**Required work:**
1. In the heart disease text, which two risk factors are called among the most significant for heart disease?
2. Continue the heart disease text from the point where it ends.

**Text block:**

We are honored to care for our residents and share a passion to make their days enriching and fulfilling. It’s The Caraday Way!

When you have heart disease, the little things you can do each day add up to make a big difference to your health.

Learn your health history. Talk to your doctor about any risks, medical conditions, or family history to ensure you have a clear picture of your health background. Knowing if you have a higher than usual risk or are predisposed to certain illnesses will help you better manage your personal health. Complex heart disorders are often influenced by a combination of genetic factors, environmental concerns, and lifestyle choices.

Get your blood pressure and cholesterol checked. Two of the most significant risk factors for heart disease are high blood pressure and high blood cholesterol. If either of these numbers is high, work with your doctor to get it in a healthy range.

Your total cholesterol is calculated by adding the HDL and LDL levels plus 20 percent of your triglyceride levels. LDL is low density lipoprotein and is the so-called ‘bad’ cholesterol. Lifestyle factors such as a diet high in saturated
and trans fats can raise LDL cholesterol.

High density lipoprotein (HDL) is the ‘good’ cholesterol. Higher levels of HDL are typically better, and people with high blood triglycerides usually also have lower HDL cholesterol.

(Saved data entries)

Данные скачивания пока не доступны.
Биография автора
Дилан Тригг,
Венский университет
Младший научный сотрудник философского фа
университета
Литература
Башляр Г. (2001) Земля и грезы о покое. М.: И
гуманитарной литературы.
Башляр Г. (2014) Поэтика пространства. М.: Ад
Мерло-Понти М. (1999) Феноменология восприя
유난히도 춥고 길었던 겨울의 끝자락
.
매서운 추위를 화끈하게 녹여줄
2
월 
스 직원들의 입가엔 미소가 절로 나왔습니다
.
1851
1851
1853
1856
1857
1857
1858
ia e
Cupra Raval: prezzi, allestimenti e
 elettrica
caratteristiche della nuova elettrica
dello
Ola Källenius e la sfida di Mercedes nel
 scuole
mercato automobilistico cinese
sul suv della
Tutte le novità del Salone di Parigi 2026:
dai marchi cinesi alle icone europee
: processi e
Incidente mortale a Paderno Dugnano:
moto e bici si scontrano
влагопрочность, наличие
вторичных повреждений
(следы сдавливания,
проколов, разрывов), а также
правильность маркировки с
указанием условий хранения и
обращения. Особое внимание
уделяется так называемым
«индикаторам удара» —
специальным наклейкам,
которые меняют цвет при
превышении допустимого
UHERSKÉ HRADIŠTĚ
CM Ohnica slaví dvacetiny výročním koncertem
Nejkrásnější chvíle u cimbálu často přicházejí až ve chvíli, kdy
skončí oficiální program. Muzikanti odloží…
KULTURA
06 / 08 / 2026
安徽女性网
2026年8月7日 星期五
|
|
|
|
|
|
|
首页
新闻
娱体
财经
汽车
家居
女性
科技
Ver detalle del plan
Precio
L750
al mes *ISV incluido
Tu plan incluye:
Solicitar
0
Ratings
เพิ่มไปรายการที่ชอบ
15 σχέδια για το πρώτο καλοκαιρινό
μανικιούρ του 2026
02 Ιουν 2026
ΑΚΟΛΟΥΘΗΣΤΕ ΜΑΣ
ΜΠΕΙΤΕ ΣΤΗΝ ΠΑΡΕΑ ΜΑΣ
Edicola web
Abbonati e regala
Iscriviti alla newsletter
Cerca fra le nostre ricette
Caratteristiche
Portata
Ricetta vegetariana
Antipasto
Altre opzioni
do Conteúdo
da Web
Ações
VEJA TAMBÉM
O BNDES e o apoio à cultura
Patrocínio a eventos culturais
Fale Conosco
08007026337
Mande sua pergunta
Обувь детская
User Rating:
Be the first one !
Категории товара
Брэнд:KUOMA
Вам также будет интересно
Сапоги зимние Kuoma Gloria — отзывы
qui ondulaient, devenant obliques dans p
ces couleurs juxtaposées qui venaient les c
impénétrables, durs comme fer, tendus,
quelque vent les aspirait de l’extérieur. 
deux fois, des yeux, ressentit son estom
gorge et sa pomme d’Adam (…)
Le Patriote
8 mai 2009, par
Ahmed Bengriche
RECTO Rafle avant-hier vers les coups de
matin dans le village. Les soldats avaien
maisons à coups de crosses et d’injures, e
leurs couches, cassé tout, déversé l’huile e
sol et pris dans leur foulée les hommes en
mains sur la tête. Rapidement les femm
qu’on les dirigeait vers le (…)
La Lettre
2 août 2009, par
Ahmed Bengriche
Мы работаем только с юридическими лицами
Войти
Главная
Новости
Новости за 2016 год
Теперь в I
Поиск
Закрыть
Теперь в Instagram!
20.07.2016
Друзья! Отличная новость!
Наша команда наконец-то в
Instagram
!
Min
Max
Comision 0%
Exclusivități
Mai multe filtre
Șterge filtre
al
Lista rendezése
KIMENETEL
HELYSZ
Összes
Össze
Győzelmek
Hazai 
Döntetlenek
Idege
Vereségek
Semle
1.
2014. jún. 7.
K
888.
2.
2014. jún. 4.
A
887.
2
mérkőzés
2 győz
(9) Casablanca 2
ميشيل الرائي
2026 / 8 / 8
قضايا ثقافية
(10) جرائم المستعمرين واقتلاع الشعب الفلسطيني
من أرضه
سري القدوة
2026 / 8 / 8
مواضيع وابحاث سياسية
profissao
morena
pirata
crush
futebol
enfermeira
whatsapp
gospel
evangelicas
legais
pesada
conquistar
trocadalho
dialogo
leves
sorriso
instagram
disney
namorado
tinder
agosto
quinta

**Answers:**
1. High blood pressure and high blood cholesterol.

2.
Reduce your stress. Research studies suggest that an emotionally upsetting event can trigger a heart attack or angina in some people. Stress can contribute to high blood pressure levels and other risk factors. Some of the ways people manage stress, such as alcohol, using other substances, smoking, or overeating, are further risk factors for heart disease. Consider healthy stress-reducing activities such as mediation, being physically active, or talking with friends or family.

Limit alcohol consumption. Drinking alcohol in excess can raise blood pressure, increase cardiomyopathy, stroke, or cancer. Conversely, there is a cardioprotective effect of moderate alcohol consumption. For men, if you drink
no more than two drinks per day, and for women, if you consume no more than one drink per day, studies show that it might benefit you.